This next gadget is also inspired by a construction from Cygan et al. [6].

Definition 2

A scanner gadget in an unweighted MVTSP instance (G, d) is described by a tuple \((X,a,b,\mathcal {F})\), where \(X\subseteq V\), \(a,b \in V {\setminus } X\) with \(\mathsf {dem}(a) = \mathsf {dem}(b) = 1\), \(\mathcal {F}\) is a family of multisets of edges in⁴ E(X, X) and \(\emptyset \notin \mathcal {F}\). A tour c of G is consistent with \((X,a,b,\mathcal {F})\) if its restriction \(c_{E(X,X)}\) is in \(\mathcal {F}\) and if \(c(a,b) > 0\).

When refering to the gadget as a subgraph, we will use \(G_\mathcal {F}\). We implement the scanner gadget using the following construction, obtaining a different instance \((G', \mathsf {dem}')\) of MVTSP.

• Remove the edges in E(X, X).

• Add an independent set \(I = \{ s_1, \dots , s_\ell \}\) and edges \(\{ a, s_1 \}\) and \(\{ s_\ell , b \}\), for \(\ell = |\mathcal {F}|\).

• Let \(\mathcal {F} = \{ F_1, \dots , F_\ell \}\).
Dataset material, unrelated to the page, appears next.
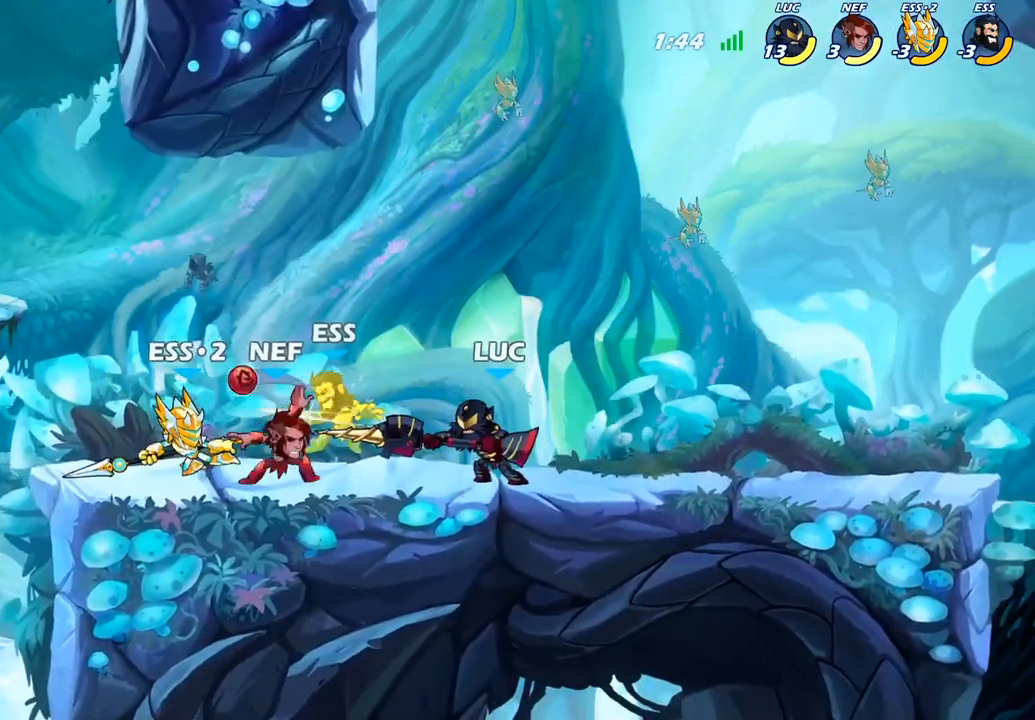
{"buttons": [], "left_stick": "center", "right_stick": "center", "events": [[50, "SQUARE", "up"], [150, "SQUARE", "down"], [267, "SQUARE", "up"], [350, "SQUARE", "down"], [483, "SQUARE", "up"]]}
For \(i = 1, \dots , \ell \) we do the following.

  • Let \(F_i = \{e_1^{q_1}, \dots , e_z^{q_z}\}\), that is \(F_i\) contains \(q_i\) copies of \(e_i\).

  • Add a path \(P_i = \{p_i^{1}, \dots , p_i^{t_i}\}\) of 2-label gadgets, where \(t_i = |F_i| = \sum _{i=j}^z q_j\). We connect the gadgets in a chain using label 1 edges.
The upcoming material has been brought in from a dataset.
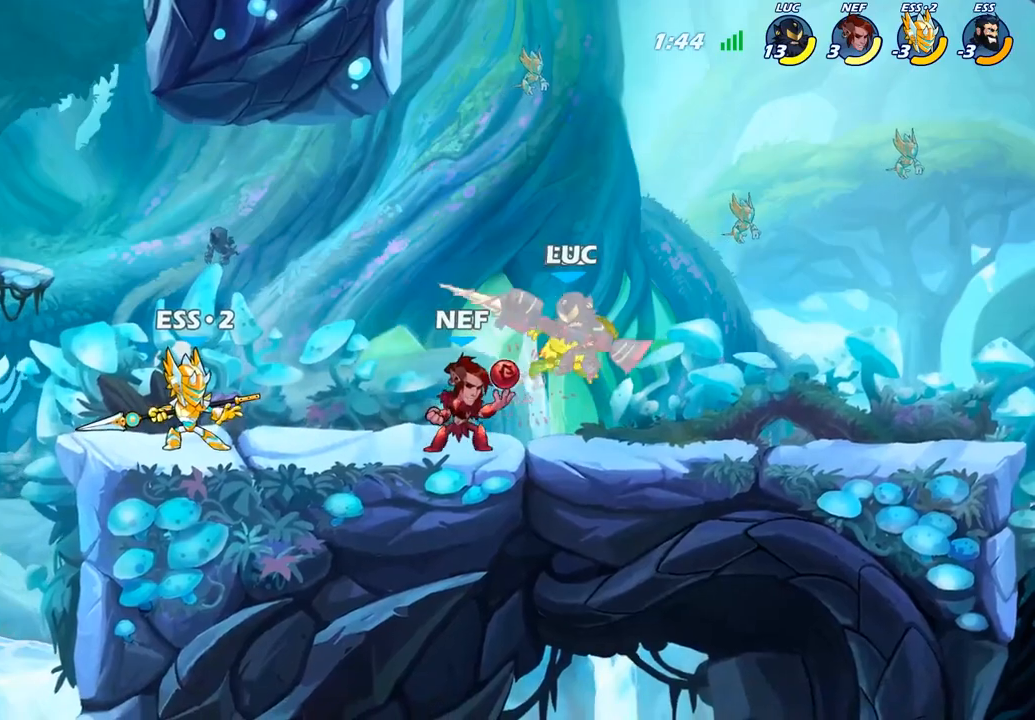
{"buttons": ["R2"], "left_stick": "down-left", "right_stick": "center", "events": [[183, "left_stick", "down-left"], [217, "R2", "down"], [233, "CROSS", "down"], [500, "CROSS", "up"]]}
  • Connect \(p_i^1\) to \(s_{i-1}\) and \(s_i\) using label 1 edges (green edges in Fig. 3) and connect \(p_i^{|F_i|}\) to \(s_i\) and \(s_{i+1}\) using label 1 edges (blue edges in Fig. 3).

  • For all \(j = 1, \dots , z\) add label 2 edges from x \(p_i^{j'}\) and from y to \(p_i^{j'}\) for \(e_j = \{ x, y \}\) and for \(q_j\) different, previously unused values of \(j'\) (red edges in Fig. 3).

• We set the demand of all added vertices to 1.

Fig. 3.

Example of the scanner gadget.

The function of the gadget is captured by the following lemma.

Lemma 3

There exists an tour on \((G, \mathsf {dem})\) that is consistent with \((X,a,b,\mathcal {F})\) if and only if there exists a tour on \((G', \mathsf {dem}')\).

The proof will closely follow that in Cygan et al. [6].

Proof

Suppose we have a tour on \((G,\mathsf {dem})\) which is consistent with a gadget \((X, a, b, \mathcal {F})\). Let \(F_i \in \mathcal {F}\) be the restriction of the tour on E(X, X). Then the tour on \((G, \mathsf {dem})\) can be extended to a tour on \((G', \mathsf {dem}')\) by replacing the \(q_j\) instances of an edge \(\{u,v\} \in F_i\) with two edges \(\{u,p_i^{j'}\}\) and \(\{v,p_i^{j'}\}\) for \(q_j\) different values of \(j'\). We also replace the edge \(\{a,b\}\) by the path

$$ a, s_1, P_1, \dots ,P_{i-1}, s_i, P_{i+1}, s_{i+1}, \dots , P_\ell , s_\ell , b. $$

Since the obtained tour visits all vertices in the gadget exactly once and since the restriction of the adjusted tour connects the same pairs of vertices in X as the restriction of the original tour, the obtained tour will be a solution for the instance \((G',\mathsf {dem}')\).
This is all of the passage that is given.